10.    Doit être rejetée comme irrecevable une demande de réparation des préjudices immatériels prétendument subis par les dirigeants et les salariés d’une partie requérante, dès lors qu’il ne ressort pas du dossier que cette dernière était habilitée, par lesdits dirigeants et salariés, à introduire un recours en indemnité en leur nom.

(voir point 148)

11.    Dans le cadre d’un recours en indemnité, dans la mesure où un requérant n’avance aucun élément de nature à démontrer l’existence et à déterminer l’étendue de son préjudice moral ou immatériel, il lui incombe, tout au moins, d’établir que le comportement incriminé était, par sa gravité, de nature à lui causer un tel dommage.

(voir point 151)

12.    La circonstance qu’un requérant a été placée dans une situation d’incertitude, notamment quant au succès de son recours, est inhérente à toute procédure juridictionnelle. Cependant, la méconnaissance du délai raisonnable de jugement est de nature à plonger un requérant dans une situation d’incertitude qui dépasse l’incertitude habituellement provoquée par une procédure juridictionnelle. Cet état d’incertitude prolongé exerce nécessairement une influence sur la planification des décisions à prendre et sur la gestion de la société et est constitutif d’un préjudice immatériel.

(voir points 155-157)

13.    Compte tenu de la nécessité de faire respecter les règles de concurrence du droit de l’Union, le juge de l’Union ne saurait permettre, au seul motif de la méconnaissance d’un délai raisonnable de jugement, à la partie requérante de remettre en question le bien-fondé ou le montant d’une amende alors que l’ensemble des moyens dirigés contre les constatations opérées au sujet du montant de cette amende et des comportements qu’elle sanctionne ont été rejetés.

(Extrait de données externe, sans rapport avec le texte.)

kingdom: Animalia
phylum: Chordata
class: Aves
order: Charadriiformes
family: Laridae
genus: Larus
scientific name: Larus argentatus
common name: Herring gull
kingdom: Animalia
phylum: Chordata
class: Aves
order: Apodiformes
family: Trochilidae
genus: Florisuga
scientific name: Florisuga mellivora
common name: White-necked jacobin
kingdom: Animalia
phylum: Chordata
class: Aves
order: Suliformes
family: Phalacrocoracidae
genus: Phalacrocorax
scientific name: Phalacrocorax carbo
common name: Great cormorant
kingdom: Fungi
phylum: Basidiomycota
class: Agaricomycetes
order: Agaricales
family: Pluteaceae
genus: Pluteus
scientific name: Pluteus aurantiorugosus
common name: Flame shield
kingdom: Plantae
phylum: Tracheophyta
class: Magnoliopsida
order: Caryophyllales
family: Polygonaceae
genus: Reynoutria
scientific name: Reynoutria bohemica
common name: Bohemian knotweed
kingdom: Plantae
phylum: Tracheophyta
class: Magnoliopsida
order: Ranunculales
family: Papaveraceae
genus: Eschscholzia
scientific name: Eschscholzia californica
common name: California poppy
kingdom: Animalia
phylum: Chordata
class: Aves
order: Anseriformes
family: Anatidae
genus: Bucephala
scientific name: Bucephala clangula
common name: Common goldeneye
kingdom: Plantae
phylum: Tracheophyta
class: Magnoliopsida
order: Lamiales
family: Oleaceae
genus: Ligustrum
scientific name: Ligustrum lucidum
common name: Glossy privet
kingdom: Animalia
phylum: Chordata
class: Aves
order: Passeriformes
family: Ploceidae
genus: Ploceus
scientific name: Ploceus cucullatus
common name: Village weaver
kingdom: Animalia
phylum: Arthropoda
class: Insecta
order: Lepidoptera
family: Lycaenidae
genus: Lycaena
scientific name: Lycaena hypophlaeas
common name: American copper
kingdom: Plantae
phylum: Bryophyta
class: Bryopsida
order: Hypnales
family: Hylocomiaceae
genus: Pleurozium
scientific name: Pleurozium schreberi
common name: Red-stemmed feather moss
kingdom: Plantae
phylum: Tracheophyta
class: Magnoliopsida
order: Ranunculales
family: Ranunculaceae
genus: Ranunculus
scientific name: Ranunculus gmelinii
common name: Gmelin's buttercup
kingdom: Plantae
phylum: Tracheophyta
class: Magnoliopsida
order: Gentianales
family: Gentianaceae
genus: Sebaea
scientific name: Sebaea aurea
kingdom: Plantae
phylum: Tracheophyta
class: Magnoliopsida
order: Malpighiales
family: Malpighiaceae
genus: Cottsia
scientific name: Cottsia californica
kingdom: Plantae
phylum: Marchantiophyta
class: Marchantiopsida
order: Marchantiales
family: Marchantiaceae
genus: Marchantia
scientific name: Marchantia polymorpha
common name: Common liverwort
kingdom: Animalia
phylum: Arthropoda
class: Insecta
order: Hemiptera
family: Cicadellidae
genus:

Il s’ensuit que le non-respect d’un délai raisonnable de jugement, dans le cadre de l’examen d’un recours juridictionnel introduit contre une décision de la Commission infligeant une amende à une entreprise pour violation des règles de concurrence du droit de l’Union, ne saurait conduire à l’annulation, totale ou partielle, de l’amende infligée par cette décision.

(voir points 161, 162)

14.    Dès lors que sont remplies les conditions de la responsabilité non contractuelle de l’Union, les conséquences défavorables résultant du laps de temps qui s’est écoulé entre la survenance du fait dommageable et l’évaluation de l’indemnité ne sauraient être ignorées, dans la mesure où il y a lieu de tenir compte de l’érosion monétaire. À cet égard, les intérêts compensatoires visent à compenser l’écoulement du temps jusqu’à l’évaluation juridictionnelle du montant du préjudice, indépendamment de tout retard imputable au débiteur. Le terme de la période ouvrant droit à cette réévaluation monétaire doit, en principe, coïncider avec la date du prononcé de l’arrêt constatant l’obligation de réparer le préjudice subi par la partie requérante. En l’absence de démonstration, par un requérant, que les conséquences défavorables liées à l’écoulement du temps peuvent être calculées sur la base du taux appliqué par la Banque centrale européenne à ses opérations principales de refinancement majoré de plusieurs points de pourcentage, l’érosion monétaire liée à l’écoulement du temps est reflétée par le taux d’inflation annuel constaté, pour la période concernée, par Eurostat dans l’État membre où la partie requérante est établie.